What you have to do: Beginning at the line with "Connect with us", please repeat each line exactly through the end of the records below, including that first line and the last, but no pictures.

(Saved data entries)
※ ※ ※

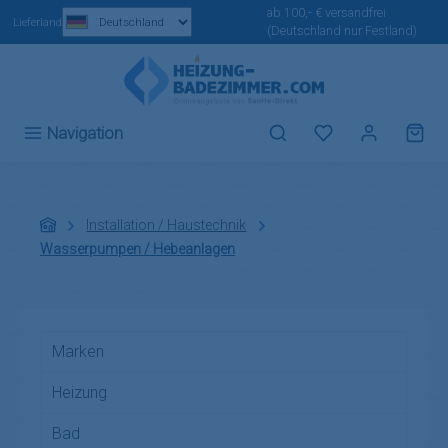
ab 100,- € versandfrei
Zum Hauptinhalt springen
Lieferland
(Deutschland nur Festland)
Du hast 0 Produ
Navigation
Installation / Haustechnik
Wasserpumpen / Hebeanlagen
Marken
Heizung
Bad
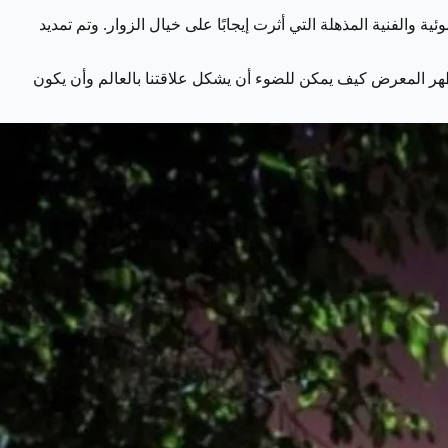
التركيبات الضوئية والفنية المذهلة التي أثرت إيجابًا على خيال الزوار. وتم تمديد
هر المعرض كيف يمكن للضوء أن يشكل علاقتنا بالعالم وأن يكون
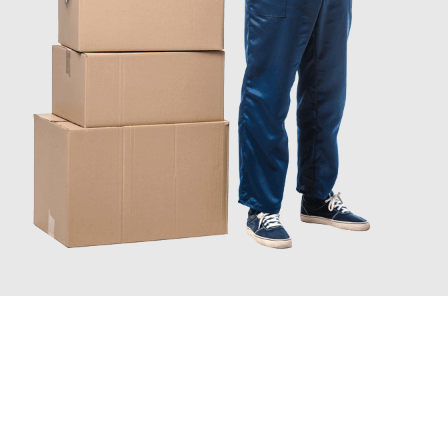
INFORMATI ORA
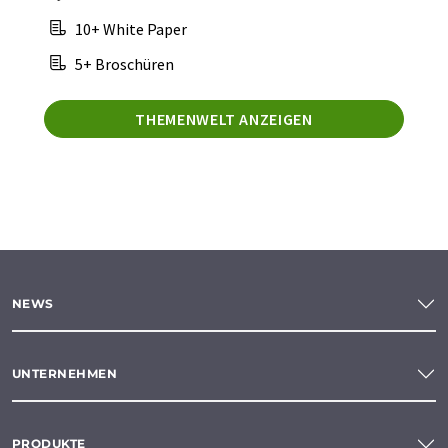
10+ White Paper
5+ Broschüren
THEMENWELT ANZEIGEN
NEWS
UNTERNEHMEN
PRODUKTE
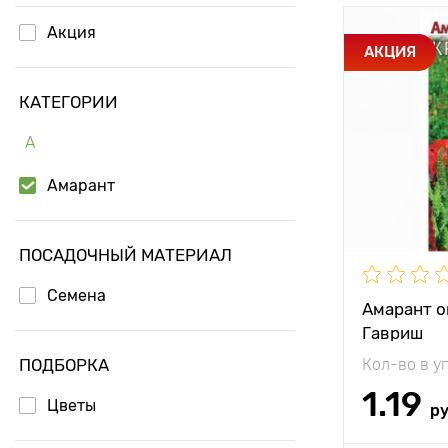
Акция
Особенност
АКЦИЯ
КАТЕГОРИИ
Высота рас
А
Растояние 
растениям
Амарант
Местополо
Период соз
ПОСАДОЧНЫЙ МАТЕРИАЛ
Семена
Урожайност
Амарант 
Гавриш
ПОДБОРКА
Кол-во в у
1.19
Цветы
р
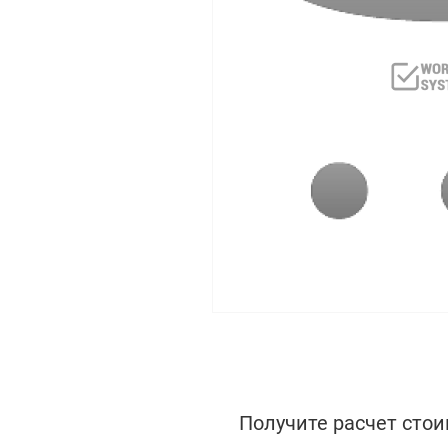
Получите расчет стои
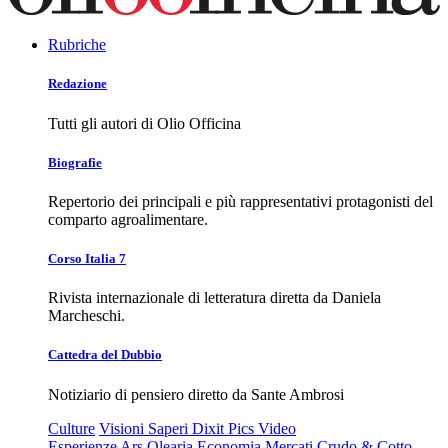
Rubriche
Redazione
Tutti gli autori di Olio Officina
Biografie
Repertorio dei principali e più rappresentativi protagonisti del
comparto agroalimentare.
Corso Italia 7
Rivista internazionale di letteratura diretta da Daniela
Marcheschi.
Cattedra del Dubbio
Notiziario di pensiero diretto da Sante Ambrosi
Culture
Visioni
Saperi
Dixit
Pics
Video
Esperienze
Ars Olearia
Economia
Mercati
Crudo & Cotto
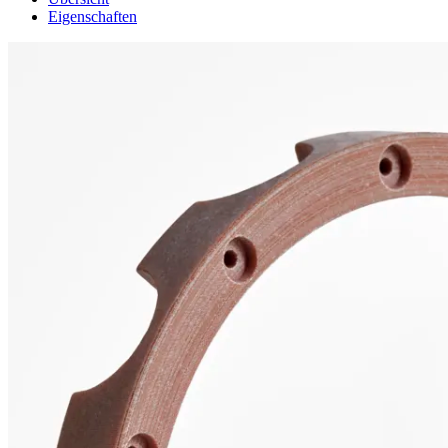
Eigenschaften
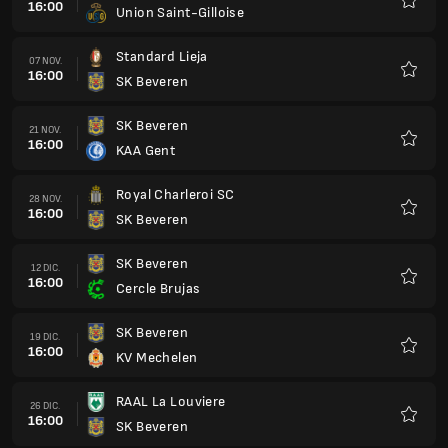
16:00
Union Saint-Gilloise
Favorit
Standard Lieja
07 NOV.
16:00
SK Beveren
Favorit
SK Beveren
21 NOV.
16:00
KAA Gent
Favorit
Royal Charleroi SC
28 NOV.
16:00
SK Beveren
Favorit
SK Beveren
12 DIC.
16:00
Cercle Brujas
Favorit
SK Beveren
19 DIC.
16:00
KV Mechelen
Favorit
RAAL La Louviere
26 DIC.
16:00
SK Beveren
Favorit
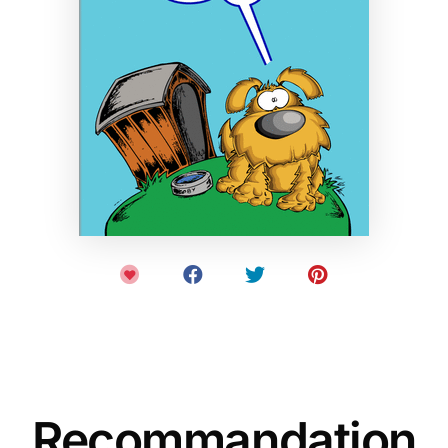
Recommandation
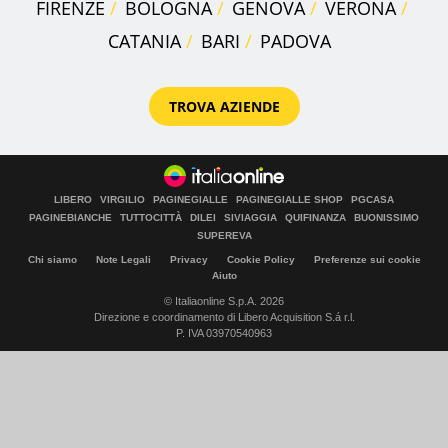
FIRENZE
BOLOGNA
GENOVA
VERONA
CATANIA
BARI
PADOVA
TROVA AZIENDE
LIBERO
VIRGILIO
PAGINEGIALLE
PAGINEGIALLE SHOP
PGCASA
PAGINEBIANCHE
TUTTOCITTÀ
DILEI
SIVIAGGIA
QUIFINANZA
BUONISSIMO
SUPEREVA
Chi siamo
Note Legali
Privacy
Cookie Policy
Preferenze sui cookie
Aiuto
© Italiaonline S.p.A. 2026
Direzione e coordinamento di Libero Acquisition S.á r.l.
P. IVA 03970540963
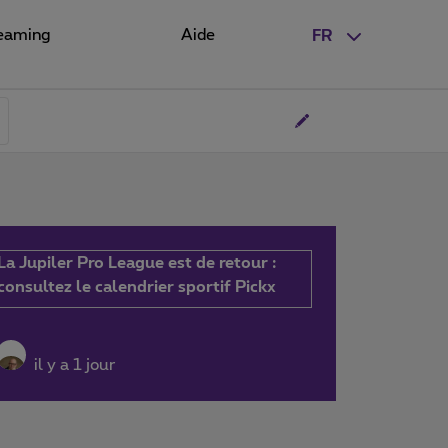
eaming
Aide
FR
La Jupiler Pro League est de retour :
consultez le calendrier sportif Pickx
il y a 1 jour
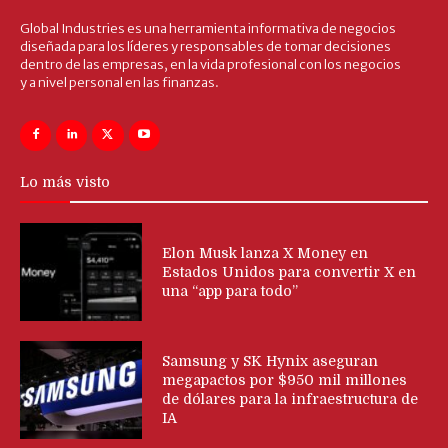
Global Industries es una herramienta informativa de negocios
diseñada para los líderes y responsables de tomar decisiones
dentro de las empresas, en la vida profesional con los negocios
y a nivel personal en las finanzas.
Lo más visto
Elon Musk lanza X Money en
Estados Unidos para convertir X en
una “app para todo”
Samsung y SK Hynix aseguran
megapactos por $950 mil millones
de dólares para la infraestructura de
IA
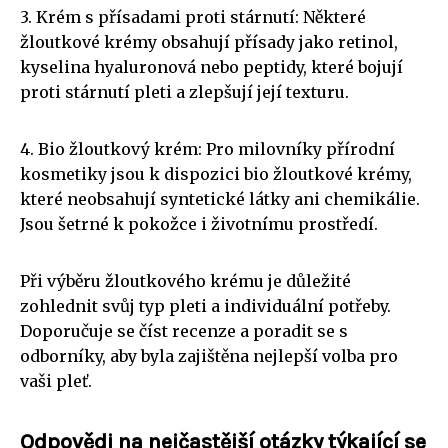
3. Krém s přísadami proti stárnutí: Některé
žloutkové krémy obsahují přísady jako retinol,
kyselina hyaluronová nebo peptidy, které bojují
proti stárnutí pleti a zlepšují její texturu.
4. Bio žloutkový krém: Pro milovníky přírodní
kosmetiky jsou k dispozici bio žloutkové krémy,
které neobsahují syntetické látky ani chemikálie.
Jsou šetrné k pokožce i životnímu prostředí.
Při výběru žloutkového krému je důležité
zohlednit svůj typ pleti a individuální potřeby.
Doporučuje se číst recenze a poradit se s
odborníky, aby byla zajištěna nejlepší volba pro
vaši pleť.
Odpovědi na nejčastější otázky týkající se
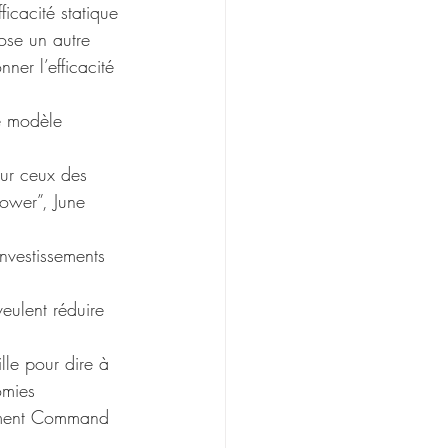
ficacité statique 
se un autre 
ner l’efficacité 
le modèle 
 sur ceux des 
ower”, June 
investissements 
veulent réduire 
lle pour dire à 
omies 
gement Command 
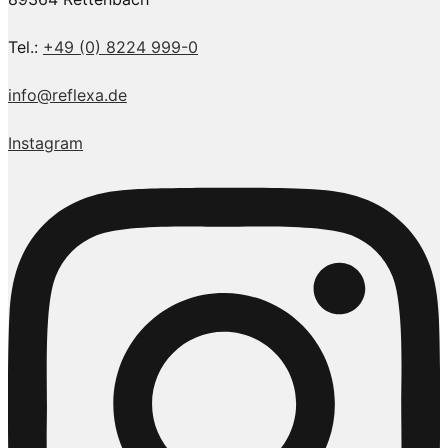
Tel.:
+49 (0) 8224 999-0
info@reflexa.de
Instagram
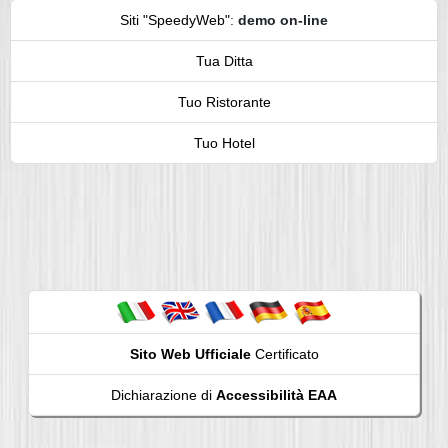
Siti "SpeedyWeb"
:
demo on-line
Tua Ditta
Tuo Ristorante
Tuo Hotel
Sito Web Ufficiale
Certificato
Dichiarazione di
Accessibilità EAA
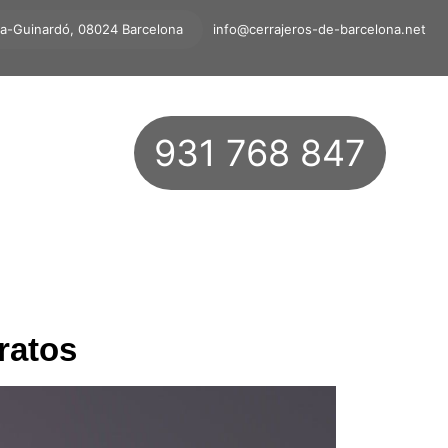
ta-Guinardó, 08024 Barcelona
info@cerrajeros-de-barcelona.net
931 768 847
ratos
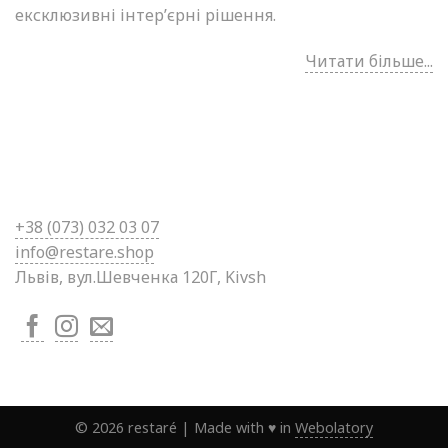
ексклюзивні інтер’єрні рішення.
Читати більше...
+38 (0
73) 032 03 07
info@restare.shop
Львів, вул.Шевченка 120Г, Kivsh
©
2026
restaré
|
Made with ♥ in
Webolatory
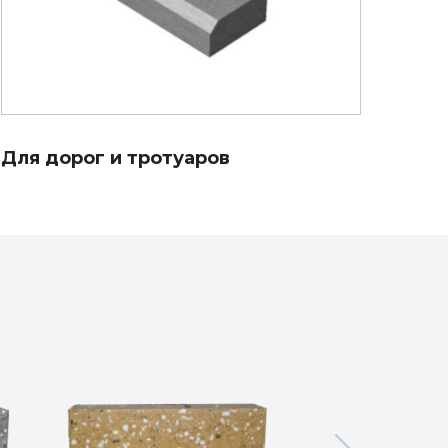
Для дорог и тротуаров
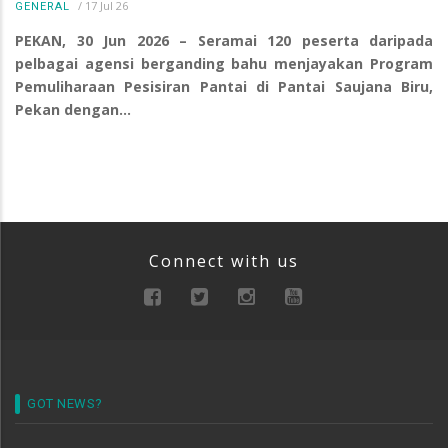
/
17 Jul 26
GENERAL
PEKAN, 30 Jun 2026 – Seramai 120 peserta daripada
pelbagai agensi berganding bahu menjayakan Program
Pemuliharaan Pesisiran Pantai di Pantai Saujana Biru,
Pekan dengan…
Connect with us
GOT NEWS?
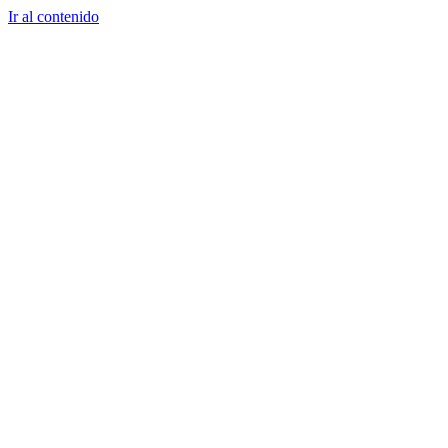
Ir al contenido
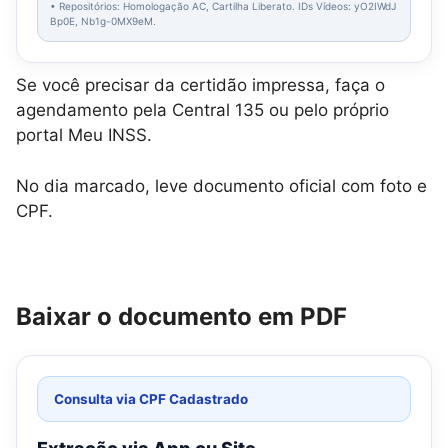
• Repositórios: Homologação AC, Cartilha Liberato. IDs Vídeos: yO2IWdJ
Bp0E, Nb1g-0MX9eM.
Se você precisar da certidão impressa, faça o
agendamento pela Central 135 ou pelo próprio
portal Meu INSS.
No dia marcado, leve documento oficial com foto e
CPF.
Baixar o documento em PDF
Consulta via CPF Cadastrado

※ ※ ※

Solution to this task:
Connect with us
GOT NEWS?
Ir al contenido
• Repositórios: Homologação AC, Cartilha Liberato. IDs Vídeos: yO2IWdJ
Bp0E, Nb1g-0MX9eM.
Se você precisar da certidão impressa, faça o
agendamento pela Central 135 ou pelo próprio
portal Meu INSS.
No dia marcado, leve documento oficial com foto e
CPF.
Baixar o documento em PDF
Consulta via CPF Cadastrado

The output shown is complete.